When you hear certain pieces of music, your anxiety levels, stress, and worries can go down due to its calming powers. We’re not just talking about classical music or meditation, but also about love songs or R&B, etc.
Certain sounds have an extraordinary ability to reduce negative emotions. While some rhythms are “set up” better for relaxation, any style can be used as therapy.
Since music affects your mood, you can use it in any situation and at any time. Some may need to hear fast songs to feel better, while others feel better with slower songs.
Music, focus, and sleep
When you were in school, your teachers probably sang certain songs to help you remember things: colors, animals, countries, etc. Relating information with a song helps you remember facts better. It’s also a fun way to learn!
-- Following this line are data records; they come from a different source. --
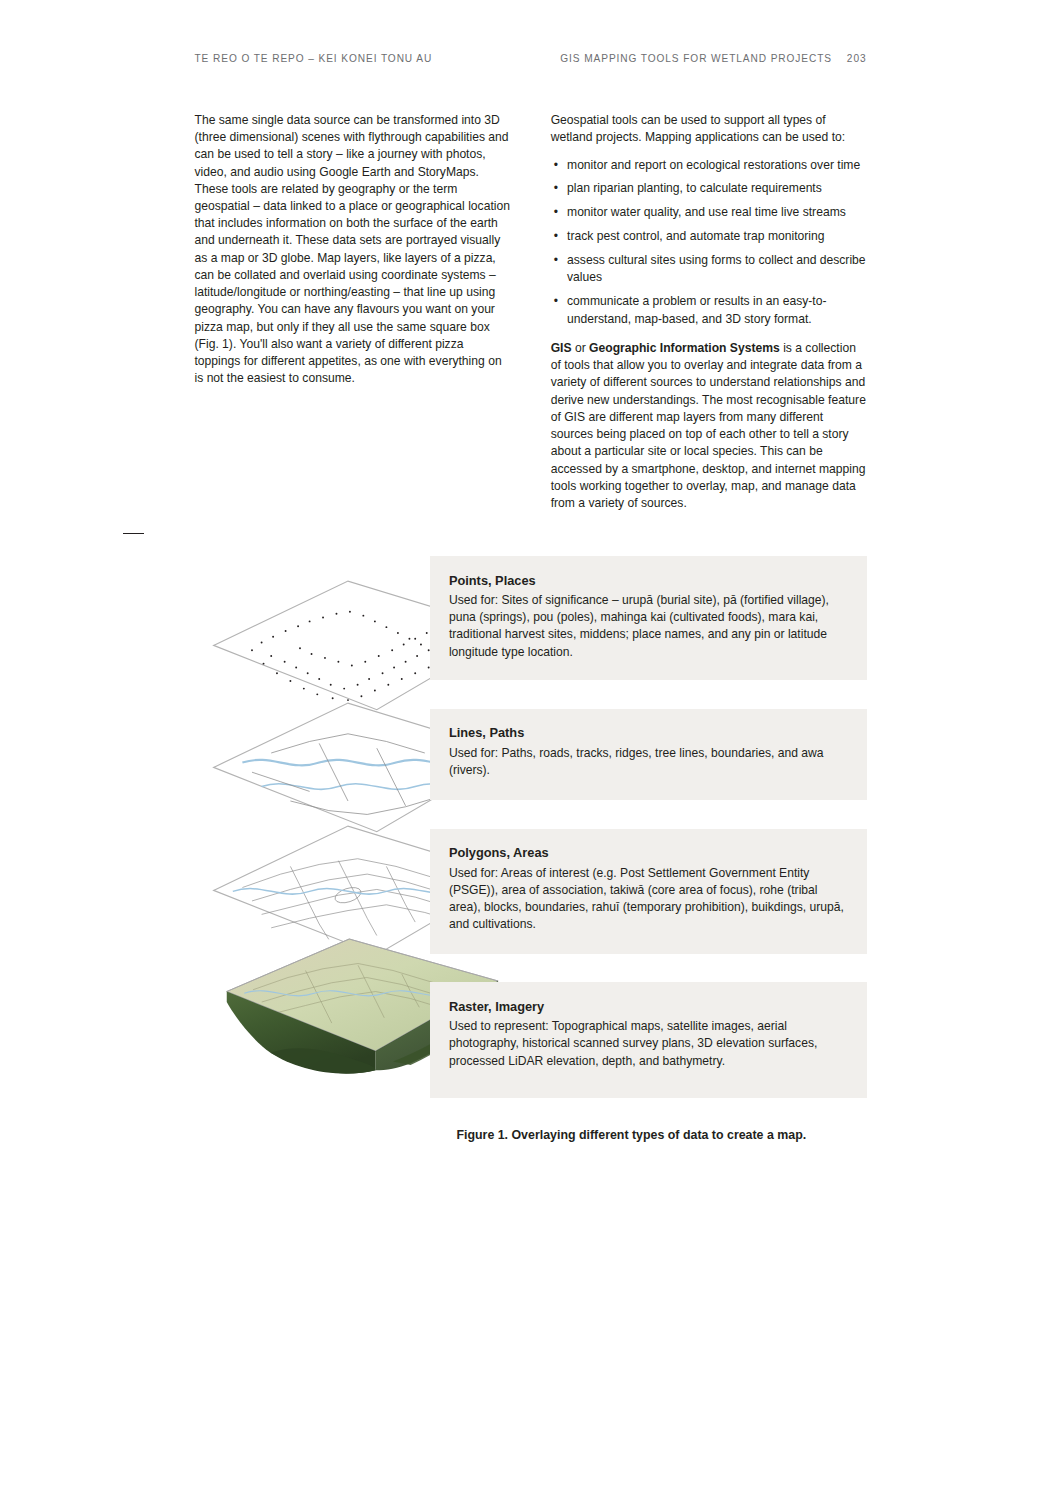Te Reo o te Repo – Kei Konei Tonu Au
GIS Mapping Tools for Wetland Projects 203
The same single data source can be transformed into 3D (three dimensional) scenes with flythrough capabilities and can be used to tell a story – like a journey with photos, video, and audio using Google Earth and StoryMaps. These tools are related by geography or the term geospatial – data linked to a place or geographical location that includes information on both the surface of the earth and underneath it. These data sets are portrayed visually as a map or 3D globe. Map layers, like layers of a pizza, can be collated and overlaid using coordinate systems – latitude/longitude or northing/easting – that line up using geography. You can have any flavours you want on your pizza map, but only if they all use the same square box (Fig. 1). You'll also want a variety of different pizza toppings for different appetites, as one with everything on is not the easiest to consume.
Geospatial tools can be used to support all types of wetland projects. Mapping applications can be used to:
monitor and report on ecological restorations over time
plan riparian planting, to calculate requirements
monitor water quality, and use real time live streams
track pest control, and automate trap monitoring
assess cultural sites using forms to collect and describe values
communicate a problem or results in an easy-to-understand, map-based, and 3D story format.
GIS or Geographic Information Systems is a collection of tools that allow you to overlay and integrate data from a variety of different sources to understand relationships and derive new understandings. The most recognisable feature of GIS are different map layers from many different sources being placed on top of each other to tell a story about a particular site or local species. This can be accessed by a smartphone, desktop, and internet mapping tools working together to overlay, map, and manage data from a variety of sources.
Points, Places
Used for: Sites of significance – urupā (burial site), pā (fortified village), puna (springs), pou (poles), mahinga kai (cultivated foods), mara kai, traditional harvest sites, middens; place names, and any pin or latitude longitude type location.
Lines, Paths
Used for: Paths, roads, tracks, ridges, tree lines, boundaries, and awa (rivers).
Polygons, Areas
Used for: Areas of interest (e.g. Post Settlement Government Entity (PSGE)), area of association, takiwā (core area of focus), rohe (tribal area), blocks, boundaries, rahuī (temporary prohibition), buikdings, urupā, and cultivations.
Raster, Imagery
Used to represent: Topographical maps, satellite images, aerial photography, historical scanned survey plans, 3D elevation surfaces, processed LiDAR elevation, depth, and bathymetry.
Figure 1. Overlaying different types of data to create a map.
In addition, some sounds can greatly help patients with certain illnesses like cancer and multiple sclerosis. They can also help people recuperating from surgery, an accident, etc.
When people are depressed and sad, it’s harder to handle their pain. For them, music can work like a charm.
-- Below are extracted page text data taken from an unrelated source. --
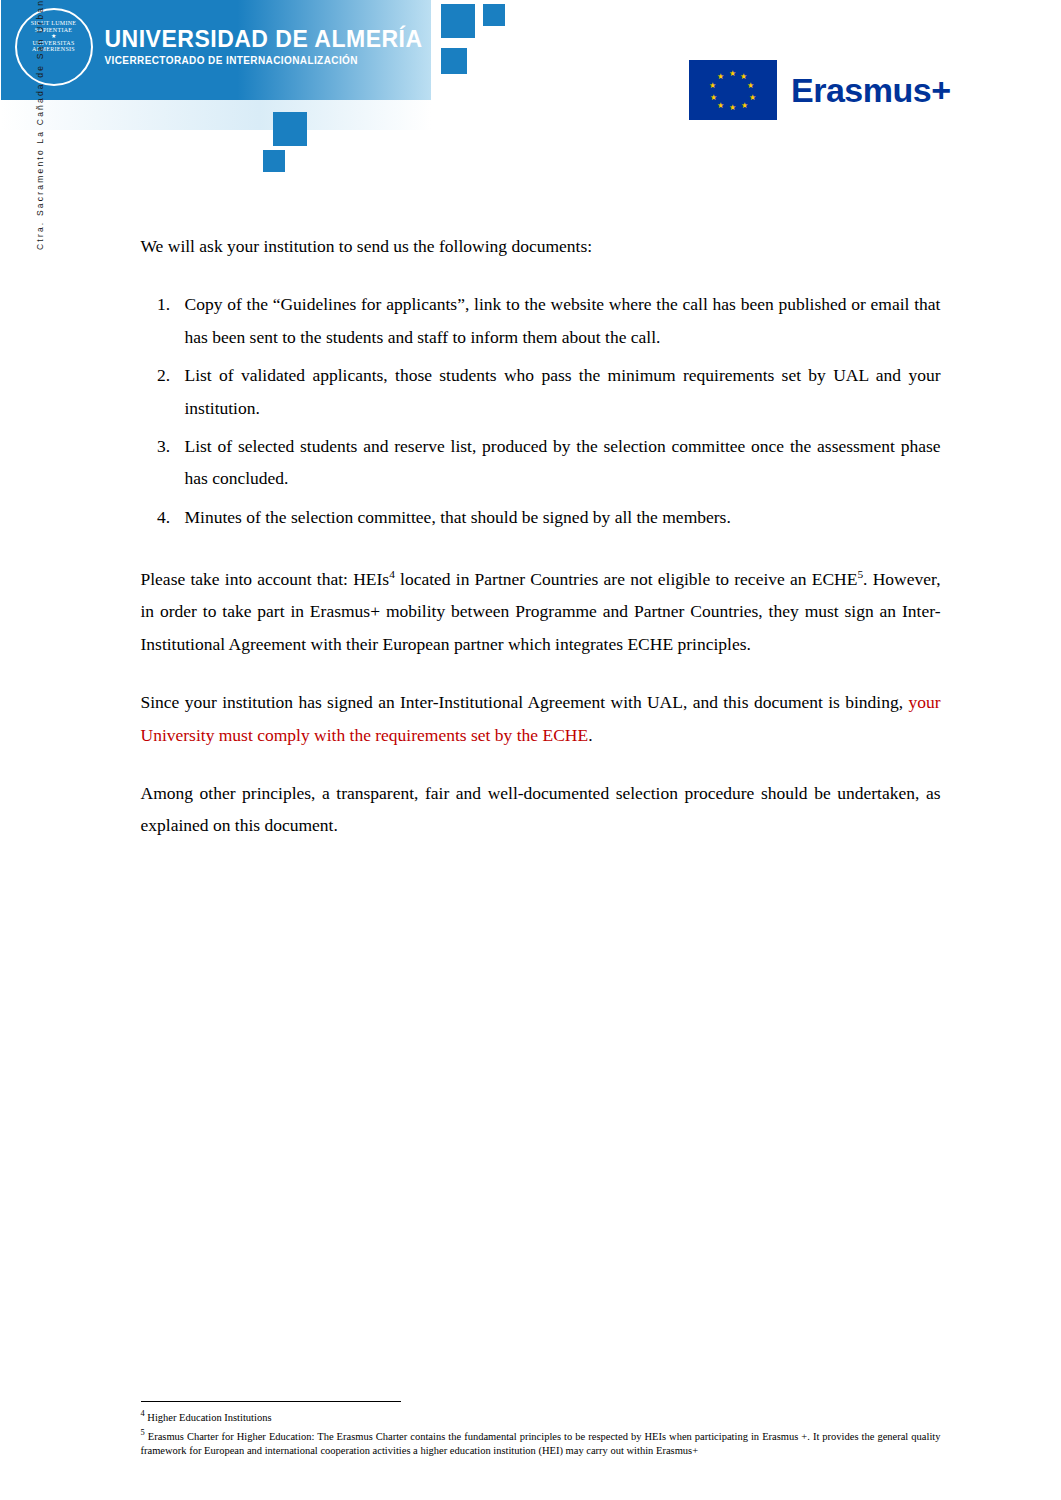SICUT LUMINE SAPIENTIAE ★ UNIVERSITAS ALMERIENSIS
UNIVERSIDAD DE ALMERÍA
VICERRECTORADO DE INTERNACIONALIZACIÓN
★ ★ ★ ★ ★ ★ ★ ★ ★ ★
Erasmus+
Ctra. Sacramento La Cañada de San Urbano 04120 Almería (España) Telf.: 34 950 015046 FAX: 34 950 015384 www.ual.es e-mail: reiual@ual.es
We will ask your institution to send us the following documents:
Copy of the “Guidelines for applicants”, link to the website where the call has been published or email that has been sent to the students and staff to inform them about the call.
List of validated applicants, those students who pass the minimum requirements set by UAL and your institution.
List of selected students and reserve list, produced by the selection committee once the assessment phase has concluded.
Minutes of the selection committee, that should be signed by all the members.
Please take into account that: HEIs4 located in Partner Countries are not eligible to receive an ECHE5. However, in order to take part in Erasmus+ mobility between Programme and Partner Countries, they must sign an Inter-Institutional Agreement with their European partner which integrates ECHE principles.
Since your institution has signed an Inter-Institutional Agreement with UAL, and this document is binding, your University must comply with the requirements set by the ECHE.
Among other principles, a transparent, fair and well-documented selection procedure should be undertaken, as explained on this document.
4 Higher Education Institutions
5 Erasmus Charter for Higher Education: The Erasmus Charter contains the fundamental principles to be respected by HEIs when participating in Erasmus +. It provides the general quality framework for European and international cooperation activities a higher education institution (HEI) may carry out within Erasmus+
At the same time, listening to particular songs before going to bed can encourage a more restful, complete sleep.
If you have trouble sleeping, make a playlist of relaxing songs and listen to it in bed. Keep your eyes closed and breathe slowly. Sleep will soon overtake you and you’ll sleep like a baby all night long.
As for getting up in the morning, some people like calm, relaxing music to offset the stress of the day to come. Others like fast music to really wake them up and get going right away. Choose your favorite!
When you’re really annoyed, mad, or just in a bad mood, a little music is just what the doctor ordered. Music reduces the hormones that cause stress and increases the ones that make you happy.
It’s just a matter of picking the songs that work for you.
Even if you’re a fan of rock or electronic music, you should also listen to other styles, like classical, jazz, or blues to calm your nerves and heart rate.
The effect of music on your brain
The sounds you’re exposed to every day influence your mind.
When it comes to music you like, your body releases dopamine. This hormone is also secreted when you’re doing something you enjoy.
When you hear a song you love, different parts of your brain activate. For example, certain songs “light up” the area responsible for emotional responses such as the visual cortex and the motor cortex. Depending the rhythm of the song, the frontal cortex and left parietal lobe, as well as the right cerebellum, are more awake.
With time and repetition, music can work for:
- Learning languages and fostering creativity.
- Treating neurological illnesses like Alzheimer’s, Parkinson’s, and autism.
- Treating certain emotional disorders like anxiety, sadness, low self-esteem, etc.
So what are you waiting for?Now that you know how music affects your mood, put on your favorite song and enjoy!